Two Poems by Robert Joe Stout

The Caregiver Talks About Chronic Fatigue

 If I, like her, had a disease
that sucked my strength, forced me
to pack away the work I craved,
took my need—and my ability—
for making love away, I’d lose all sympathy
for healthy partner’s hurts and whims
—if I were her. But I am not. The “me”
inside—the “me” I am—keeps rapping
at the shell,  “Hey. dammit! Let me out!”
I hold it back, a close-hauled ship
with sails in tight, try not to grit
my teeth too hard when she declaims,
“You know you’ve had it easy, hon.” At times
it even seems she’s right. Financially
we’ve had enough to live the way
we want to live—that’s been the easy part.
What’s hard is having only half a life.

       7 a.m.  Morning coffee in the kitchen.
                     Son hunched over cereal, spouting grunts
                     in Game Boy language:   
                    “Better start to get dressed, pal.” 

        9:30   Shower after six-mile run.
                   Fruit and oatmeal. “How ya feeling?”
                   Her smile like winter sunrise
                   filtered through her nod.

       2 p.m. Hiss of water on the burners.
                    Pasta cooking. Oil ready for
                    diced cloves of garlic. Salad wilting.
                    “Wash for dinner.” Moment’s pause,
                    then set the table. Another
                    daily duty done.

        6:30    Back from the store too late
                   for sunset. Son out skating.
                   Few minutes on the couch
                   beside her. Dog begging
                   for its night-time walk.

        10      Beer mellowing the slope
                  of evening. Snack to curb invasive
                  hunger. Goodnight kiss. Arrange
                  the pillows where I sleep alone.     
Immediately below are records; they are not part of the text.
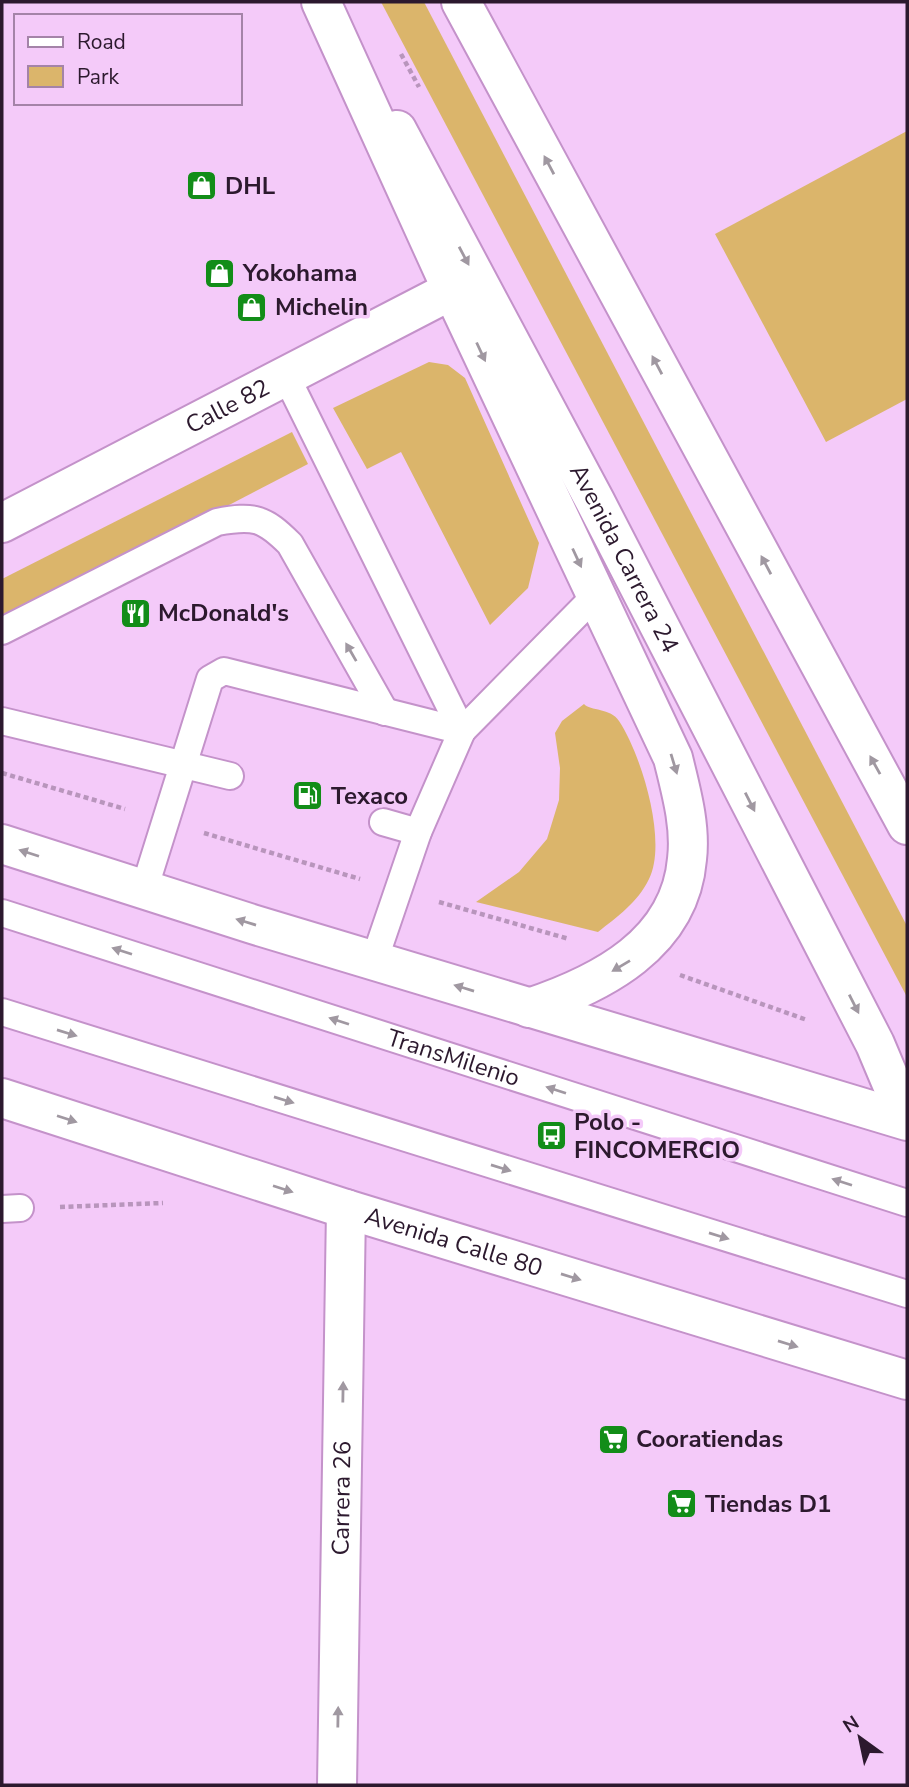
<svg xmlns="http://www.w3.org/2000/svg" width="909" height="1787" font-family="'Nunito Sans',sans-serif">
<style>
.green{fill:#dbb56b}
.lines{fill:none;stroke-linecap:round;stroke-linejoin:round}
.lane-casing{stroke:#c492ca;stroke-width:30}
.street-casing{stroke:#c492ca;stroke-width:42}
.secondary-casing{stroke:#c492ca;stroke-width:42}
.highway-casing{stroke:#c492ca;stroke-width:42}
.path{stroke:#b895bc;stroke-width:4.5;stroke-dasharray:5 3.5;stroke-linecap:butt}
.lane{stroke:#fff;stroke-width:26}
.street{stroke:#fff;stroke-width:38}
.secondary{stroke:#fff;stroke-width:38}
.highway{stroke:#fff;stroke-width:38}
.oneway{fill:#a098a1}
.labels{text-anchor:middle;stroke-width:7;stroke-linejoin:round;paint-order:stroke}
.poi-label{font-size:24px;font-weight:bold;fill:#2c192e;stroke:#f4caf9;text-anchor:start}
.street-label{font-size:24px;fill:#2c192e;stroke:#f4caf9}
</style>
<rect width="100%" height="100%" fill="#f4caf9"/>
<!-- green -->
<g class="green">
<path d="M 381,2 L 424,2 L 907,926 L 907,997 Z"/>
<path d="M 907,131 L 907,399 L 826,442 L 715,234 Z"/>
<path d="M 429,362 L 448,365 L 465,378 L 539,543 L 528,588 L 490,625 L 401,452 L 367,469 L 333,408 Z"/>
<path d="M 292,432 L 308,464 L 2,623 L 2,579 Z"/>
<path d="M 584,704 C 590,711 611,708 619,721 C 641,754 668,841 649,879 C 638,902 617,917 598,932 L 476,902 L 519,872 L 547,839 L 559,800 L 560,768 L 555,733 L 562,721 Z"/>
</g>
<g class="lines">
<defs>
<g id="lane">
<path d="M 286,376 L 462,731"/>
<path d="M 2,631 L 217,522 C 254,515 264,518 290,544 L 385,712"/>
<path d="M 2,721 L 230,776"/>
<path d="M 383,822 L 418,832"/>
<path d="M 144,890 L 210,679 L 224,671 L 462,731"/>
<path id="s1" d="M 2,913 L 907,1203"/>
<path d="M 374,961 L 418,832 L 462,731 L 595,596"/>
<path d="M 2,1012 L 907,1294"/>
<path d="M 2,1209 L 20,1208"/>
</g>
<g id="street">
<path id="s2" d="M 2,523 L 452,290"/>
<path id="s3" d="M 337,1785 L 346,1209"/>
</g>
<g id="secondary">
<path d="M 461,2 L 907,825"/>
<path id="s4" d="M 397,130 L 595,501 L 875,1044 L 907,1120"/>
</g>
<g id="highway">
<path d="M 321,2 L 452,290 L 673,758 C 681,791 691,826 687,859 C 680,944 601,984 529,1008"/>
<path d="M 2,844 L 252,924 L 907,1121"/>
<path id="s5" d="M 2,1098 L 346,1209 L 907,1380"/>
</g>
</defs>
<!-- lane casing -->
<use href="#lane" class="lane-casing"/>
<!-- street casing -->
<use href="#street" class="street-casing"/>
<!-- secondary casing -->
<use href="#secondary" class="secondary-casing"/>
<!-- highway casing -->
<use href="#highway" class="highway-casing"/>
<!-- path -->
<g class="path">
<path d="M 401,54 L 419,87"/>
<path d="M 2,773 L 125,809"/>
<path d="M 204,833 L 360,879"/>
<path d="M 439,902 L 569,939"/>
<path d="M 680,975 L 807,1020"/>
<path d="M 60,1207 L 163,1203"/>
</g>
<!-- lane -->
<use href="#lane" class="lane"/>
<!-- street -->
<use href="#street" class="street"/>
<!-- secondary -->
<use href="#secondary" class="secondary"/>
<!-- highway -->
<use href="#highway" class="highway"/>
</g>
<!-- one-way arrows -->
<defs><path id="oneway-solid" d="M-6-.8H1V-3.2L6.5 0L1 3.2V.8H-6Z" transform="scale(1.75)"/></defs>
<g class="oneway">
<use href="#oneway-solid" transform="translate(549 165) rotate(-118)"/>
<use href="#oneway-solid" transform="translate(464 256) rotate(62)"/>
<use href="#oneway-solid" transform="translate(481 352) rotate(65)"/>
<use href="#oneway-solid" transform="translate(657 365) rotate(-118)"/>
<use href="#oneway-solid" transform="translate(577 558) rotate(65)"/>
<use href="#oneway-solid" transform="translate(766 565) rotate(-118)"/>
<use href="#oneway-solid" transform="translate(351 652) rotate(-120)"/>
<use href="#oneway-solid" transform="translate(674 764) rotate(73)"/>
<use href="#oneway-solid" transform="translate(875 765) rotate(-119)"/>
<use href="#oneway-solid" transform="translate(750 802) rotate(63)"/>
<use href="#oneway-solid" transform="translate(29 853) rotate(-162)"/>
<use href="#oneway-solid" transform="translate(246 922) rotate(-163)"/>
<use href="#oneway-solid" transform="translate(122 951) rotate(-162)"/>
<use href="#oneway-solid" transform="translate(621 966) rotate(149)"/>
<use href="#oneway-solid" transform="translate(464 988) rotate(-163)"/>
<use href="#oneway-solid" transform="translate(854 1004) rotate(63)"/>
<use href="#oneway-solid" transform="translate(339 1021) rotate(-162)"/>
<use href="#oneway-solid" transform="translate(67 1033) rotate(17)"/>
<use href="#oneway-solid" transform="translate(556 1090) rotate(-162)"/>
<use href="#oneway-solid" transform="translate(284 1100) rotate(17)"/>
<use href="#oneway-solid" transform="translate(67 1119) rotate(18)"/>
<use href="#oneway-solid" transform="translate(501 1168) rotate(17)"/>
<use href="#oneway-solid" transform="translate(842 1182) rotate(-162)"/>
<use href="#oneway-solid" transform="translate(283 1189) rotate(18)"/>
<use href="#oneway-solid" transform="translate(719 1236) rotate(17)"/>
<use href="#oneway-solid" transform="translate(571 1277) rotate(17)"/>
<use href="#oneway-solid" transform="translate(788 1344) rotate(17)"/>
<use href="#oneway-solid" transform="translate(343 1392) rotate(-89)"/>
<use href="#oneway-solid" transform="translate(338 1717) rotate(-89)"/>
</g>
<!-- icons -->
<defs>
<symbol id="shop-square" viewBox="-11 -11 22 22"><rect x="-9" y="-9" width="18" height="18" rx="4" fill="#128d18" stroke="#f4caf9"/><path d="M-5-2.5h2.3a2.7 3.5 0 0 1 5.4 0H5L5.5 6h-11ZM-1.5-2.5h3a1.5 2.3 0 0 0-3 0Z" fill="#fff"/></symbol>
<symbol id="restaurant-square" viewBox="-11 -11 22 22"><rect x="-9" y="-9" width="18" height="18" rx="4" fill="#128d18" stroke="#f4caf9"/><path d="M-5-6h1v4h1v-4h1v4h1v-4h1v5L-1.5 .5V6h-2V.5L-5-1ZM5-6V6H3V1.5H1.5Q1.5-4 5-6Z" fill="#fff"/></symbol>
<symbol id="fuel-square" viewBox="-11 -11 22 22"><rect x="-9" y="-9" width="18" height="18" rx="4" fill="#128d18" stroke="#f4caf9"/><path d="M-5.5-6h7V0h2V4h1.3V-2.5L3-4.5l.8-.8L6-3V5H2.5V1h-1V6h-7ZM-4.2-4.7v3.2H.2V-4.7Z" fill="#fff"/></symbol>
<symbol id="bus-square" viewBox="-11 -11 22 22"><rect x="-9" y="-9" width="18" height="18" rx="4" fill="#128d18" stroke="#f4caf9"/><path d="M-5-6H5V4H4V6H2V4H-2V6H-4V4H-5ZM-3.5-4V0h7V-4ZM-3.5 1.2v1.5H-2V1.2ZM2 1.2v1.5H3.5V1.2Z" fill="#fff"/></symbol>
<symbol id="supermarket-square" viewBox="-11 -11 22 22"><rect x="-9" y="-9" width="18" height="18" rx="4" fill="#128d18" stroke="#f4caf9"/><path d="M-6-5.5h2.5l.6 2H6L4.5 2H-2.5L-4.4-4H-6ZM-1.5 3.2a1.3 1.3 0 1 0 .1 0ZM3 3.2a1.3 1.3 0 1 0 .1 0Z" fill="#fff"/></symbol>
</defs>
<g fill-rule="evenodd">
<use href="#shop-square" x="184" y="168" width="35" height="35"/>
<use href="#shop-square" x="202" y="256" width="35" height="35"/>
<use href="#shop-square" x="234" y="290" width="35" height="35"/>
<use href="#restaurant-square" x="118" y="596" width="35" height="35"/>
<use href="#fuel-square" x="290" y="778" width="35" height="35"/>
<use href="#bus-square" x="534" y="1118" width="35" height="35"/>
<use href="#supermarket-square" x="596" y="1422" width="35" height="35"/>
<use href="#supermarket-square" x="664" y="1486" width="35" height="35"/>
</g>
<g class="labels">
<!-- poi labels -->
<g class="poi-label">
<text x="225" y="194">DHL</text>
<text x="243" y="281">Yokohama</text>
<text x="275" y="315">Michelin</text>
<text x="158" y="621">McDonald's</text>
<text x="331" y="804">Texaco</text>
<text x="574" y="1130">Polo -<tspan x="574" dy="28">FINCOMERCIO</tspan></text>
<text x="636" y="1447">Cooratiendas</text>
<text x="705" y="1512">Tiendas D1</text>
</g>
<!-- street labels -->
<g class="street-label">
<text dy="8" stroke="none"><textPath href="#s2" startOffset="254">Calle 82</textPath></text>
<text dy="8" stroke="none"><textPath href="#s4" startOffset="485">Avenida Carrera 24</textPath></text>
<text dy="8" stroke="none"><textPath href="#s1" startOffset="474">TransMilenio</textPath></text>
<text dy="8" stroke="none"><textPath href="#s5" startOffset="474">Avenida Calle 80</textPath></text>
<text dy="8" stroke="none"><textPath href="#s3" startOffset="287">Carrera 26</textPath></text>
</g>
</g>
<!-- border -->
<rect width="909" height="1787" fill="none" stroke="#2c192e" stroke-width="7"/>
<!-- legend -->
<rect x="14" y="14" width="228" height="91" fill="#f4caf9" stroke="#a483a8" stroke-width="2"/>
<rect x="28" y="37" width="35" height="10" fill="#ffffff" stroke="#a483a8" stroke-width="2"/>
<text x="77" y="49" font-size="21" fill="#2c192e">Road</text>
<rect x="28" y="66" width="35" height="21" fill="#dbb56b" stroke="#a483a8" stroke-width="2"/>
<text x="77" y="84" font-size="21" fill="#2c192e">Park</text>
<!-- north arrow -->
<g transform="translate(860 1738) rotate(327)" stroke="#f4caf9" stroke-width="5" paint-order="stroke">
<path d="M0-5L12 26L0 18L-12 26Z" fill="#2c192e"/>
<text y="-10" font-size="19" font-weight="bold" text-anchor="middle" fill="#2c192e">N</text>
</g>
</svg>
Sometimes, when I’m with her, I feel like an actor
in a movie being dubbed into a different language
from my own. And sometimes I can push
up high enough to see a future
where we’re running hand-in-hand and laughing,
kissing, taking off our clothes. She tells me
she is getting better and I nod, confirm
improvement, wonder if I’ll hold on to this health
she envies, call the way I feel about her love.

 

When His Wife Was Very Sick 

The place a mess—rentals always were.
Toilet entrails jerry-rigged, nuts rusted
against bolts. He cursed, then checked himself,
walked to the door. A jay in the mimosa cawed.
Too hot to do this kind of work… But a rental
needs a toilet: Fix it or the system—clean up,
tenant, added income—falls apart. Wrench
and pliers, grunts and curses and the bolt
came loose. He rubbed blood off
skinned knuckles, bent the plunger
downward to save water, sighed. Now just flush
the kitchen drain, replace the window screen.
Hankie around his knuckles he turned
on the water, tightened the flusher chain.
Looked up. His wife, bathrobe wrapped around
her shoulders, “Hate to ask this honey but—”
“Glad to do it,” he responded pushing tools aside,
each new chore as vexing as the last.


Reared on the isolated plains of eastern Wyoming, Robert Joe Stout writes about Mexico and social and political incongruities. He currently lives in Oaxaca, Mexico.